* Problem details
Whatever runs from the line with "2) act=show view=3d um=8 side=back at=same" to the end of the records below must be copied exactly, with nothing else included.

Record set below:

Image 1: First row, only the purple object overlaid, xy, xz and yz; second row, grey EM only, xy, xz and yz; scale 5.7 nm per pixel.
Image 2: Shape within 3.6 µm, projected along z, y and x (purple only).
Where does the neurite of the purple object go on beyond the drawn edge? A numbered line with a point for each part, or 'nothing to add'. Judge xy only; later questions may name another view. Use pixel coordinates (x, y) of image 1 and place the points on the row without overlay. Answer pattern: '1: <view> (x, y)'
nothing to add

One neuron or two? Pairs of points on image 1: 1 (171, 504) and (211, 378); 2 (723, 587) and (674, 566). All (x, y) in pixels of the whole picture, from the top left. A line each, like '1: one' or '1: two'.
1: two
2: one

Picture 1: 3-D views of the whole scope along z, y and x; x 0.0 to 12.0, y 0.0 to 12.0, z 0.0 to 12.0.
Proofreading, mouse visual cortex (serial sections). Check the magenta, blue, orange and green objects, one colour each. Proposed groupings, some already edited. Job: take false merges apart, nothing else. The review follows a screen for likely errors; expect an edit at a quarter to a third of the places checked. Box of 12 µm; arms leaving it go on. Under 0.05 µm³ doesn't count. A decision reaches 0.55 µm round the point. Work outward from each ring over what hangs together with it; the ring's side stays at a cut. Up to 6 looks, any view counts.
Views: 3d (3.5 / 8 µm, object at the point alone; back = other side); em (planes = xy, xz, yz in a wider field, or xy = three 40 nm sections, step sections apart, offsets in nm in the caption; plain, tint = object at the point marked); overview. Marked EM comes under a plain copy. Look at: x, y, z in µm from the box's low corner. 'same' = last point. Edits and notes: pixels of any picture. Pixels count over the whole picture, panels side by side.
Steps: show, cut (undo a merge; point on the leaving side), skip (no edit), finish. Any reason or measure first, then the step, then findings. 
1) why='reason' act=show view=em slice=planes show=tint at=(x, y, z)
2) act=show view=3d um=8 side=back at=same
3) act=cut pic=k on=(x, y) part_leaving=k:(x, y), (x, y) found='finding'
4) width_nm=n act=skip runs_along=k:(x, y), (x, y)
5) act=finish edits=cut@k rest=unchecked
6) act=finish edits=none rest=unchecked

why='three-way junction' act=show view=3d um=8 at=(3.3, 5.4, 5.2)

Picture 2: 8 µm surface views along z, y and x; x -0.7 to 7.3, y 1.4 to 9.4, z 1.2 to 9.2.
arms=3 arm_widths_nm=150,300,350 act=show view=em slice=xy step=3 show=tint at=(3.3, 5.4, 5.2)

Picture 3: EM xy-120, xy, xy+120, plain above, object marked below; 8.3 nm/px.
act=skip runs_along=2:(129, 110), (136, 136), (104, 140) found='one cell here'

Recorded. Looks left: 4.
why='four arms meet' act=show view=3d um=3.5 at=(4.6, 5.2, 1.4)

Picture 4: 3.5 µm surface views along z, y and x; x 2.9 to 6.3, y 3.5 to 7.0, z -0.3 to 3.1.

End of Record set.

* Answer to this exercise
2) act=show view=3d um=8 side=back at=same
3) act=cut pic=k on=(x, y) part_leaving=k:(x, y), (x, y) found='finding'
4) width_nm=n act=skip runs_along=k:(x, y), (x, y)
5) act=finish edits=cut@k rest=unchecked
6) act=finish edits=none rest=unchecked

why='three-way junction' act=show view=3d um=8 at=(3.3, 5.4, 5.2)

Picture 2: 8 µm surface views along z, y and x; x -0.7 to 7.3, y 1.4 to 9.4, z 1.2 to 9.2.
arms=3 arm_widths_nm=150,300,350 act=show view=em slice=xy step=3 show=tint at=(3.3, 5.4, 5.2)

Picture 3: EM xy-120, xy, xy+120, plain above, object marked below; 8.3 nm/px.
act=skip runs_along=2:(129, 110), (136, 136), (104, 140) found='one cell here'

Recorded. Looks left: 4.
why='four arms meet' act=show view=3d um=3.5 at=(4.6, 5.2, 1.4)

Picture 4: 3.5 µm surface views along z, y and x; x 2.9 to 6.3, y 3.5 to 7.0, z -0.3 to 3.1.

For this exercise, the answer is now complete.